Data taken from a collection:
#####

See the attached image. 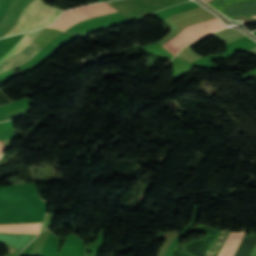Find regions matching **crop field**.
Returning a JSON list of instances; mask_svg holds the SVG:
<instances>
[{"label": "crop field", "instance_id": "1", "mask_svg": "<svg viewBox=\"0 0 256 256\" xmlns=\"http://www.w3.org/2000/svg\"><path fill=\"white\" fill-rule=\"evenodd\" d=\"M61 12L56 8L47 6L40 0H33L25 8L15 27L4 36L44 27L53 22Z\"/></svg>", "mask_w": 256, "mask_h": 256}, {"label": "crop field", "instance_id": "2", "mask_svg": "<svg viewBox=\"0 0 256 256\" xmlns=\"http://www.w3.org/2000/svg\"><path fill=\"white\" fill-rule=\"evenodd\" d=\"M32 41L33 39L22 35L9 48L2 52L0 54V73L27 61L42 48Z\"/></svg>", "mask_w": 256, "mask_h": 256}, {"label": "crop field", "instance_id": "3", "mask_svg": "<svg viewBox=\"0 0 256 256\" xmlns=\"http://www.w3.org/2000/svg\"><path fill=\"white\" fill-rule=\"evenodd\" d=\"M116 11L106 3L96 5L84 6L77 9L69 10L63 13L60 18L49 27L59 28L65 31L70 26L94 16L110 13Z\"/></svg>", "mask_w": 256, "mask_h": 256}, {"label": "crop field", "instance_id": "4", "mask_svg": "<svg viewBox=\"0 0 256 256\" xmlns=\"http://www.w3.org/2000/svg\"><path fill=\"white\" fill-rule=\"evenodd\" d=\"M246 231L247 229L244 228L241 232H231L218 256H234L235 251L246 234Z\"/></svg>", "mask_w": 256, "mask_h": 256}, {"label": "crop field", "instance_id": "5", "mask_svg": "<svg viewBox=\"0 0 256 256\" xmlns=\"http://www.w3.org/2000/svg\"><path fill=\"white\" fill-rule=\"evenodd\" d=\"M43 29L44 28L33 30V31H29V32H25V34L35 38Z\"/></svg>", "mask_w": 256, "mask_h": 256}, {"label": "crop field", "instance_id": "6", "mask_svg": "<svg viewBox=\"0 0 256 256\" xmlns=\"http://www.w3.org/2000/svg\"><path fill=\"white\" fill-rule=\"evenodd\" d=\"M2 152H3V147H2L1 142H0V153H2Z\"/></svg>", "mask_w": 256, "mask_h": 256}, {"label": "crop field", "instance_id": "7", "mask_svg": "<svg viewBox=\"0 0 256 256\" xmlns=\"http://www.w3.org/2000/svg\"><path fill=\"white\" fill-rule=\"evenodd\" d=\"M204 1H206V2L208 3L209 0H204ZM209 2H210V1H209Z\"/></svg>", "mask_w": 256, "mask_h": 256}, {"label": "crop field", "instance_id": "8", "mask_svg": "<svg viewBox=\"0 0 256 256\" xmlns=\"http://www.w3.org/2000/svg\"><path fill=\"white\" fill-rule=\"evenodd\" d=\"M3 154L0 155V158L2 157Z\"/></svg>", "mask_w": 256, "mask_h": 256}, {"label": "crop field", "instance_id": "9", "mask_svg": "<svg viewBox=\"0 0 256 256\" xmlns=\"http://www.w3.org/2000/svg\"><path fill=\"white\" fill-rule=\"evenodd\" d=\"M251 17H255L256 18V16H251Z\"/></svg>", "mask_w": 256, "mask_h": 256}]
</instances>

#####

◆ **What the task requires**
Return every line of the rows above that contains the string "instances". Letter case counts.

◆ **Worked answer**
Returning a JSON list of instances; mask_svg holds the SVG:
<instances>
</instances>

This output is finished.